Ta była wyjątkowo dziwna. Karolina przymknęła powieki, kilkukrotnie wciągnęła w swoje nozdrza powietrze i wypuściła je ustami. A potem uniosła dłonie i złapała się oburącz za gardło tak mocno, że aż brakło jej tchu. Daniel odruchowo upuścił sznur, chwycił ją za nadgarstki i przyciągnął do siebie. W jednej chwili chciał nią potrząsnąć i ją przytulić. Jej czoło oparło się o jego klatkę piersiową, a ramiona zaczęły się trząść.

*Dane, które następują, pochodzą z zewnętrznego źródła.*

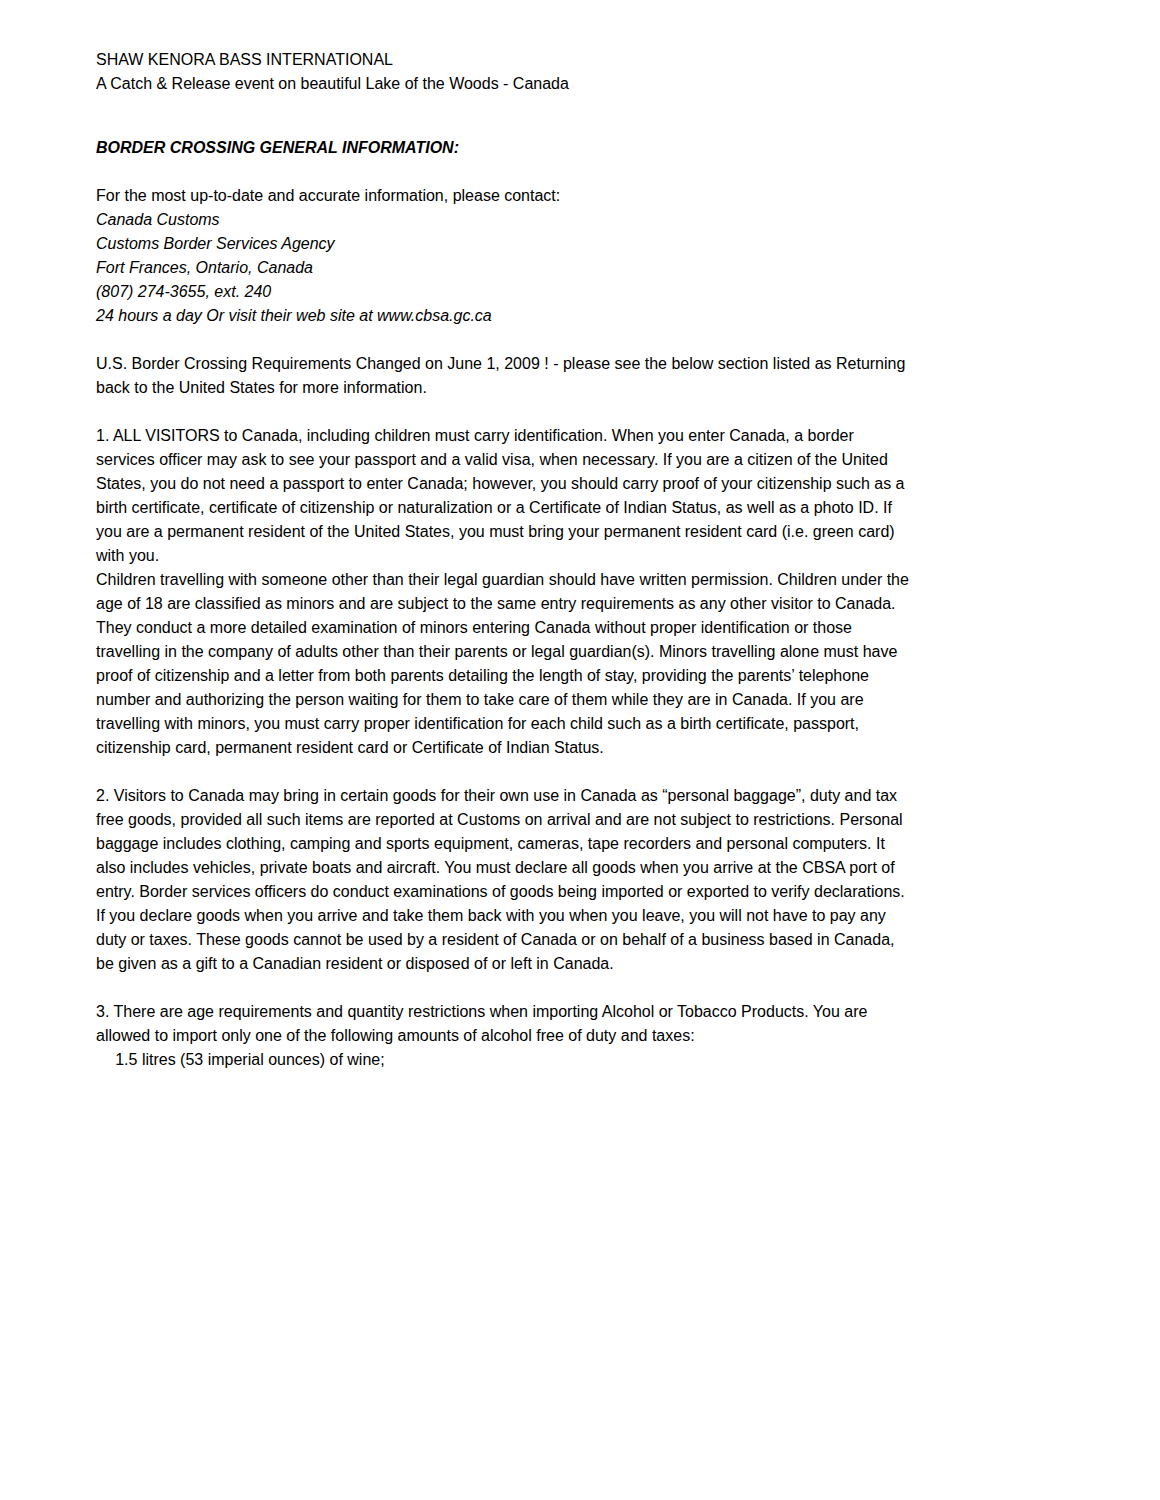SHAW KENORA BASS INTERNATIONAL
A Catch & Release event on beautiful Lake of the Woods - Canada
BORDER CROSSING GENERAL INFORMATION:
For the most up-to-date and accurate information, please contact:
Canada Customs
Customs Border Services Agency
Fort Frances, Ontario, Canada
(807) 274-3655, ext. 240
24 hours a day Or visit their web site at www.cbsa.gc.ca
U.S. Border Crossing Requirements Changed on June 1, 2009 ! - please see the below section listed as Returning back to the United States for more information.
1. ALL VISITORS to Canada, including children must carry identification. When you enter Canada, a border services officer may ask to see your passport and a valid visa, when necessary. If you are a citizen of the United States, you do not need a passport to enter Canada; however, you should carry proof of your citizenship such as a birth certificate, certificate of citizenship or naturalization or a Certificate of Indian Status, as well as a photo ID. If you are a permanent resident of the United States, you must bring your permanent resident card (i.e. green card) with you.
Children travelling with someone other than their legal guardian should have written permission. Children under the age of 18 are classified as minors and are subject to the same entry requirements as any other visitor to Canada. They conduct a more detailed examination of minors entering Canada without proper identification or those travelling in the company of adults other than their parents or legal guardian(s). Minors travelling alone must have proof of citizenship and a letter from both parents detailing the length of stay, providing the parents’ telephone number and authorizing the person waiting for them to take care of them while they are in Canada. If you are travelling with minors, you must carry proper identification for each child such as a birth certificate, passport, citizenship card, permanent resident card or Certificate of Indian Status.
2. Visitors to Canada may bring in certain goods for their own use in Canada as “personal baggage”, duty and tax free goods, provided all such items are reported at Customs on arrival and are not subject to restrictions. Personal baggage includes clothing, camping and sports equipment, cameras, tape recorders and personal computers. It also includes vehicles, private boats and aircraft. You must declare all goods when you arrive at the CBSA port of entry. Border services officers do conduct examinations of goods being imported or exported to verify declarations. If you declare goods when you arrive and take them back with you when you leave, you will not have to pay any duty or taxes. These goods cannot be used by a resident of Canada or on behalf of a business based in Canada, be given as a gift to a Canadian resident or disposed of or left in Canada.
3. There are age requirements and quantity restrictions when importing Alcohol or Tobacco Products. You are allowed to import only one of the following amounts of alcohol free of duty and taxes:
1.5 litres (53 imperial ounces) of wine;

– Przepraszam. Ja… ja chciałam tylko sprawdzić, czy… czy to bardzo boli. – Doprawdy, wyjątkowo oryginalny sposób znalazła, aby to zweryfikować.
– Głuptasie, z liną byłoby gorzej. Zapewniam.
– Obiecuję, że już nigdy więcej tego nie zrobię. Dziś też bym tego nie zrobiła. Chyba musiałam tutaj przyjść, żeby to zrozumieć.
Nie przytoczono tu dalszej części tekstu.